Jodie Foster suffers from ‘slight’ OCD credit:Bang Showbiz
Jodie Foster suffers from ‘slight’ OCD credit:Bang Showbiz

Jodie Foster suffers from “slight” OCD.

The ‘Silence of the Lambs’ actress and director, 61, also admitted she is “hyperfocused” in her work and loves crafting to do lists, which she said are things that “aren’t great” for acting.

She told Interview magazine: “I mean, there are two different sides of me, and the directing side is much truer to who I am.

“I have an opinion about everything. I’m very compartmentalized. I’m a future thinker and a big picture person.

“I like to organise. I like to make lists. I’m slightly hyperfocused and OCD. And all of those things aren’t really great for acting.

“I’ve had to learn how to sit on them. So it’s more comfortable for me to be a director, but obviously it’s harder for me to get movies off the ground, and it’s a longer process.

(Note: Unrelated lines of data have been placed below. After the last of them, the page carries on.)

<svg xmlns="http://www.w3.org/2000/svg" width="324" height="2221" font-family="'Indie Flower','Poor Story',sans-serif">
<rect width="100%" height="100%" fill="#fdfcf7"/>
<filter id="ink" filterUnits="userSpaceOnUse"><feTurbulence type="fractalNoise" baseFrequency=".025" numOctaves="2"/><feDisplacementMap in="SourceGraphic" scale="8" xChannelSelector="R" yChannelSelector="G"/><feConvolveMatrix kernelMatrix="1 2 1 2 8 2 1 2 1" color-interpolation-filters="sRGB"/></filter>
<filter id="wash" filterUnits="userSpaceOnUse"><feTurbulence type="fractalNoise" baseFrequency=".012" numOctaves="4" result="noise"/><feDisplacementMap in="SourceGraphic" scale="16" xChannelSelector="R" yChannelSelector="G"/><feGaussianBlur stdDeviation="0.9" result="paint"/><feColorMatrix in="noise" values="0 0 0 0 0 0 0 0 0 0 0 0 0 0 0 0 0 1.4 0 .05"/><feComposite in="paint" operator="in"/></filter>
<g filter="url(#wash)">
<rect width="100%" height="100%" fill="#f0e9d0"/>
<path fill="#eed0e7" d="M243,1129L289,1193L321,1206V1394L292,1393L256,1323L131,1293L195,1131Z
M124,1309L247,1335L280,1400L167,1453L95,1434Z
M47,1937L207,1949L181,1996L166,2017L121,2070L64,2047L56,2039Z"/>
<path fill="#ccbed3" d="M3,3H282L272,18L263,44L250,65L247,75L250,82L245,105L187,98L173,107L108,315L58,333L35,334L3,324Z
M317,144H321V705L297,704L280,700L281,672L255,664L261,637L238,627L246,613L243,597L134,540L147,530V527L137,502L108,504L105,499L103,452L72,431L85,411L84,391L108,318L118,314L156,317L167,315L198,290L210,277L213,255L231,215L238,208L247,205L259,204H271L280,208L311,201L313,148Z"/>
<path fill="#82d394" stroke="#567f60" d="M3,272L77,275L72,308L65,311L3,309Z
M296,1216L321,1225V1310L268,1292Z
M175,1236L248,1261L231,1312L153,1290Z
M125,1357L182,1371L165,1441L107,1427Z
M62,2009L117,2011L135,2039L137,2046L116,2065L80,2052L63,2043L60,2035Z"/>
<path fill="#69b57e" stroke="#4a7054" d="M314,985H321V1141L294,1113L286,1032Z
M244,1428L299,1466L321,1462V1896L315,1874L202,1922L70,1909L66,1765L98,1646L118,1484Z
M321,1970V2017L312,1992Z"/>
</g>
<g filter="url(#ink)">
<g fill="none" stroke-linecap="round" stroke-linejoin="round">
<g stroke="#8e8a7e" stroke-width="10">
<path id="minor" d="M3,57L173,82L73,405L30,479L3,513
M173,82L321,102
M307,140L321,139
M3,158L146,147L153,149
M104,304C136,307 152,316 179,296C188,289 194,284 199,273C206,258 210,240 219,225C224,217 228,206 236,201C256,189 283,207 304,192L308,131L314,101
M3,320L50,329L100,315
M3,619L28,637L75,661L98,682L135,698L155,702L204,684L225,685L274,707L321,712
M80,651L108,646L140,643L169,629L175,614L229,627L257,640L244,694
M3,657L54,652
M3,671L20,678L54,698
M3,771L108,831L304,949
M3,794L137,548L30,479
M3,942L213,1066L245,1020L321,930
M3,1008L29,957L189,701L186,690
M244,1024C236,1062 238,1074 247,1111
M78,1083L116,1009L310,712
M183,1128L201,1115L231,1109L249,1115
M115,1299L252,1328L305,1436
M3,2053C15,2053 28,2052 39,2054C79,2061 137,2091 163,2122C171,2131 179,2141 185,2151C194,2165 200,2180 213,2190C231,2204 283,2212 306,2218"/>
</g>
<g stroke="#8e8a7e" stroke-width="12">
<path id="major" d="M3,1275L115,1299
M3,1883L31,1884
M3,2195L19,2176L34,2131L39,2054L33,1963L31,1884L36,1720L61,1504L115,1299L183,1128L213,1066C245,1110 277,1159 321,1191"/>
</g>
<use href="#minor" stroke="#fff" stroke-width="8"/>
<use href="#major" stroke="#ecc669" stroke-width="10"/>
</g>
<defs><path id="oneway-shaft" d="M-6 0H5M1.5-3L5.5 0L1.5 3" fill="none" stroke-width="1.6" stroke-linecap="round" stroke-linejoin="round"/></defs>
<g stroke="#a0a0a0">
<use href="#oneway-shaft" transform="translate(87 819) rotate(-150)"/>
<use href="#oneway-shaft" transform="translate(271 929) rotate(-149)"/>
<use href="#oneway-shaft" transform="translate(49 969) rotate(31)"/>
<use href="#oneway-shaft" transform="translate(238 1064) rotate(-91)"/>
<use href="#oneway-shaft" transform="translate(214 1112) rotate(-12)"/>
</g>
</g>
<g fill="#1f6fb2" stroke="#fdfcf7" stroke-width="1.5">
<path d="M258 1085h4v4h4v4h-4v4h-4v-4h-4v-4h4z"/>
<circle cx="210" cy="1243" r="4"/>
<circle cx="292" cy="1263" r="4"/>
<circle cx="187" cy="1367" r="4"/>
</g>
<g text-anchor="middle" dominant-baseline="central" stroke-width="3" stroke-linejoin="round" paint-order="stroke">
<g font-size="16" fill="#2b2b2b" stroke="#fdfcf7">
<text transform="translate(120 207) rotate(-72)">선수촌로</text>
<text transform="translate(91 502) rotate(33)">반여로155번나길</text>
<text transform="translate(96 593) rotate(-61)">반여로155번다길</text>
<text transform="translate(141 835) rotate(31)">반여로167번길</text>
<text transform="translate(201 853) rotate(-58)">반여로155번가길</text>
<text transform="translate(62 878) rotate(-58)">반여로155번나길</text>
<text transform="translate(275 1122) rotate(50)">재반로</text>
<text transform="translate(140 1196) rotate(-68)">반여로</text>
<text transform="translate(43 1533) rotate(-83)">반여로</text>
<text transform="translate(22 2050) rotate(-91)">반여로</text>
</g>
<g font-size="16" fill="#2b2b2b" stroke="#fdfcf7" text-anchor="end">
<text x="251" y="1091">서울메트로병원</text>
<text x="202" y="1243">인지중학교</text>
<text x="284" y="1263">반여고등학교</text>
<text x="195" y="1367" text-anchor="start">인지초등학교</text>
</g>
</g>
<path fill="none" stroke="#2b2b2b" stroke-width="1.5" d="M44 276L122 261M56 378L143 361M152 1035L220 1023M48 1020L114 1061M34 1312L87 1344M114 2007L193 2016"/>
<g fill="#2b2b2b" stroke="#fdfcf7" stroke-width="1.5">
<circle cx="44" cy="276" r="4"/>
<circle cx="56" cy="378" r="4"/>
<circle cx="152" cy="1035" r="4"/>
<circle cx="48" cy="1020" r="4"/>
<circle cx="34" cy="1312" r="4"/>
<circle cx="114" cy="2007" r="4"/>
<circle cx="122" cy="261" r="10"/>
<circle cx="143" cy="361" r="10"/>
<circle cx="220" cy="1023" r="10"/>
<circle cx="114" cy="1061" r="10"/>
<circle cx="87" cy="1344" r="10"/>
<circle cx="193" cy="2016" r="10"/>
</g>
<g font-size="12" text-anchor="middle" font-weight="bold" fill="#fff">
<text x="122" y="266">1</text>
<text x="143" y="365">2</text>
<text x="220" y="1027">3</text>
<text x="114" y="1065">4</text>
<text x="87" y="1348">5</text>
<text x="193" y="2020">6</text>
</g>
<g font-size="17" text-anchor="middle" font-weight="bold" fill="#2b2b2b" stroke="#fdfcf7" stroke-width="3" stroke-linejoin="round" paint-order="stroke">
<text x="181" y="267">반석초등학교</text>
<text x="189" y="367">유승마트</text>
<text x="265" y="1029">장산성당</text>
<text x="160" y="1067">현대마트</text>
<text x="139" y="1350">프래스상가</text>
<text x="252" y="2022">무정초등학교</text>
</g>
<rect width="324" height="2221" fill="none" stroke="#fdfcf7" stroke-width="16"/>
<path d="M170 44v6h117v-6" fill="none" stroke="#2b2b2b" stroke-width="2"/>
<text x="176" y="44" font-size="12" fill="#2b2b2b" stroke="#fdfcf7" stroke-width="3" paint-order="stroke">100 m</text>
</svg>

“So I think maybe if I have one regret in my career, it’s that I wasn’t able to make more movies as a director, but I’m really proud of the films that I made. They weren’t these gigantic hits, but they’re really personal stories that mean a lot to me.”

Jodie’s films as a director include ‘The Beaver’ starring Mel Gibson and ‘Money Monster’ featuring George Clooney as a kidnapped TV finance advisor.

She said about how she struggled to make the latter film: “‘Money Monster’ was the first genuine studio movie that I’d ever made, perhaps the last, as a director.

“It’s hard because it’s your baby and you love everything about it. The whole post-production was so difficult because it did have a strange tone.

“It had a lot of comedy, and I guess there was a thriller element to it.

“And it was, in my mind, more of an ensemble movie. It also had a kind of a theatre-piece quality, which were none of the things that anybody who was selling the movie thought was a plus.

“It was tough for me. It was a big fight.”

Jodie also said she has given up the idea she had to be in pain to give a quality performance on camera.

She added: “When I was younger, I thought I had to be miserable in order to give a good performance.

“Now I understand that I have to be having a good day. So once they say, ‘Cut’, I’m thinking about something else. And then I really like to have fun.”